In my 28 years of trading, there was a time or two when a devil’s advocate would have been welcome. The problem is you never realize it until after you’ve lost a lot of money. From Charles Hugh Smith at oftwominds.com:
If those on the opposite side of the trade are viewed as threats rather than friends, it’s time to revise the analysis.
Of the many self-generated dangers investors face, few are more dangerous than confirmation bias, the comfort we experience seeking out views that confirm our own positions and our resistance to studying opposing views.
Confirmation bias is both self-evident and complex. We all understand the psychologically soothing feeling when others heartily agree with us, and the frustration, anxiety and sense of being threatened we experience when our core positions are challenged.
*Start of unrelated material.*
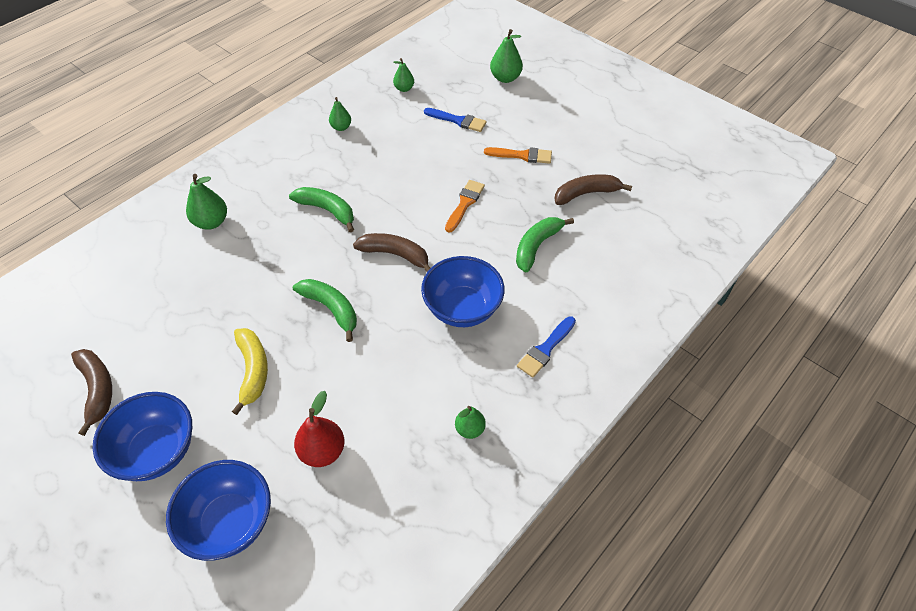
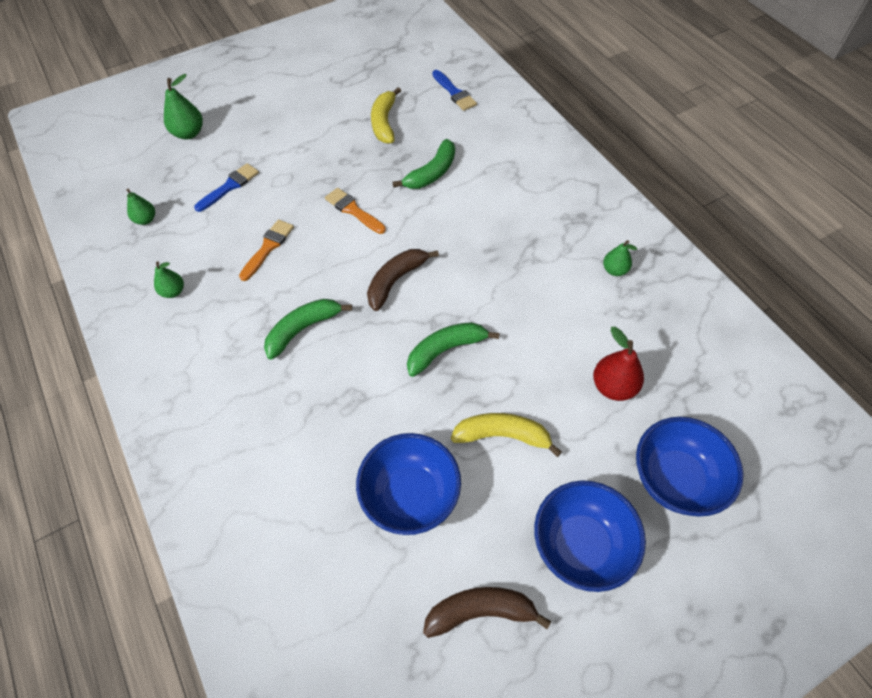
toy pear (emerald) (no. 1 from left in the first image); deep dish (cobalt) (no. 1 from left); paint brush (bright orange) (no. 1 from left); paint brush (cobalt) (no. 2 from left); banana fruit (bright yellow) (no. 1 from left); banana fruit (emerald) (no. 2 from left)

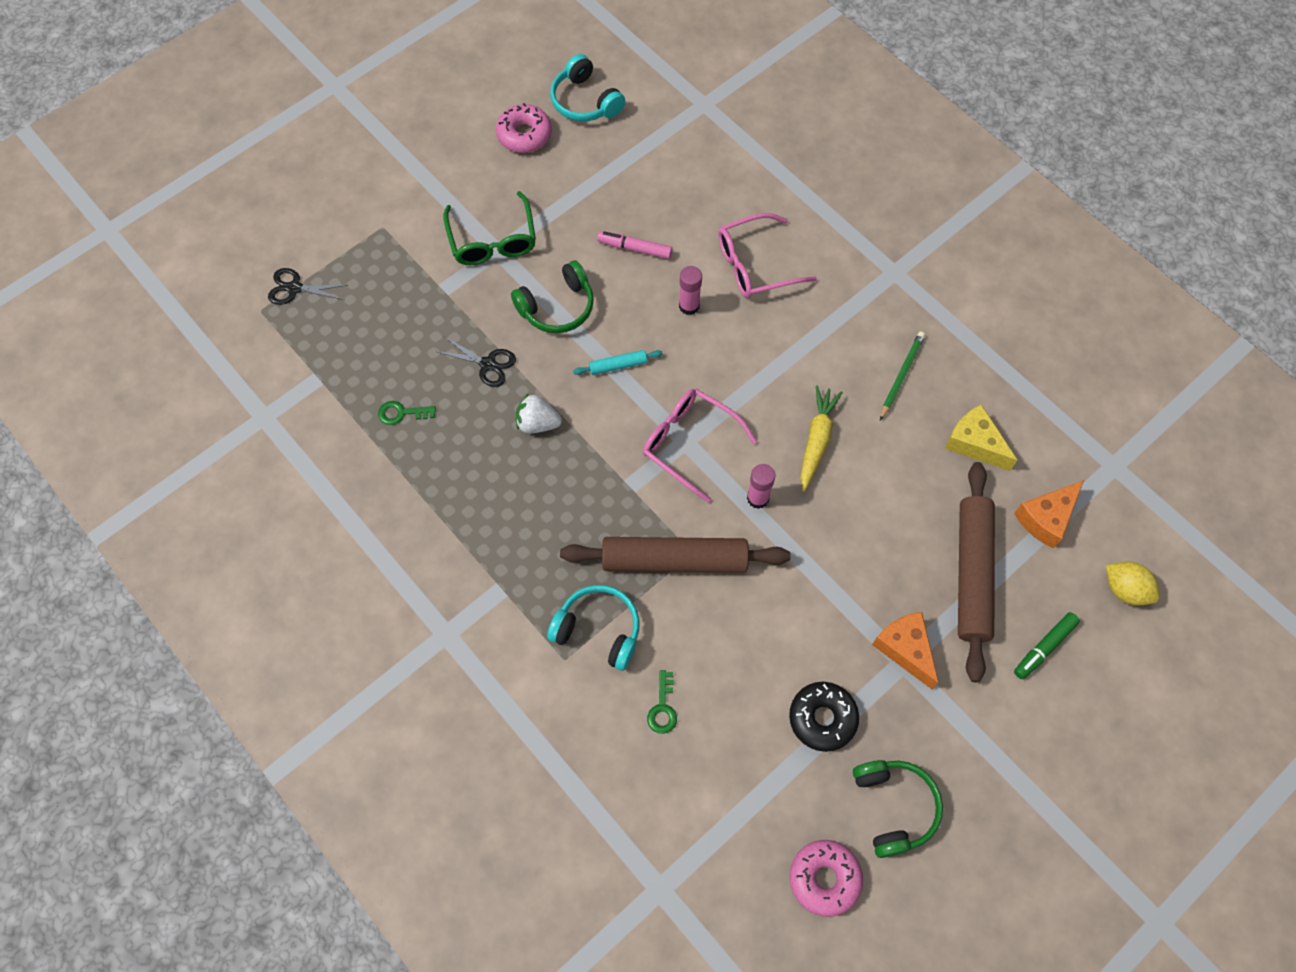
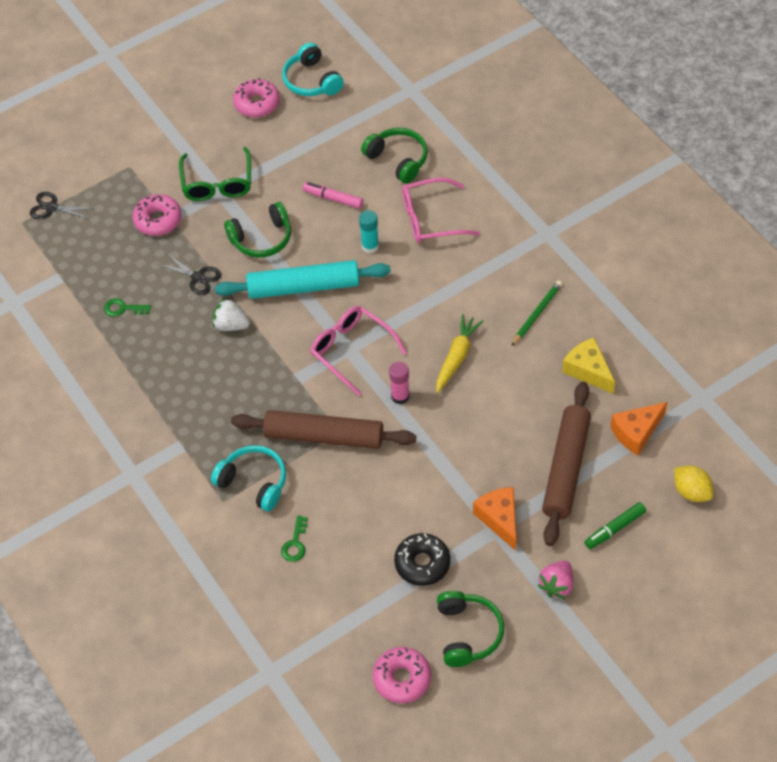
donut (pink) (no. 1 from left); over-ear headphones (emerald) (no. 2 from left); strawberry (pink); glue stick (teal); pastry roller (teal)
But there’s more to it than just that. Taking a position with conviction empowers us, for by publicly espousing a forecast, prediction or position, we’re implicitly saying, “When events show I’m right, that will show I’m smarter than the average bear.”
If we push our position and conviction to an extreme and shout it out loudly enough, we’ll attract those seeking to confirm their own biases. Confirmation bias thus generates a self-reinforcing feedback loop, as those shouting the loudest attract those who agree with them, rewarding their conviction with “likes.”
We all know the danger of marrying your position, that is, taking not just a financial stake but also an emotional stake that eventually becomes entwined with our identity. What may have started out as a calculated risk morphs into an all-or-nothing reflection of our identity. Any challenge becomes a threat to our selfhood.
Conviction is good, but a hedge and a Plan B are even better. Hedges and Plan Bs arise from a simple question: what if I’m wrong?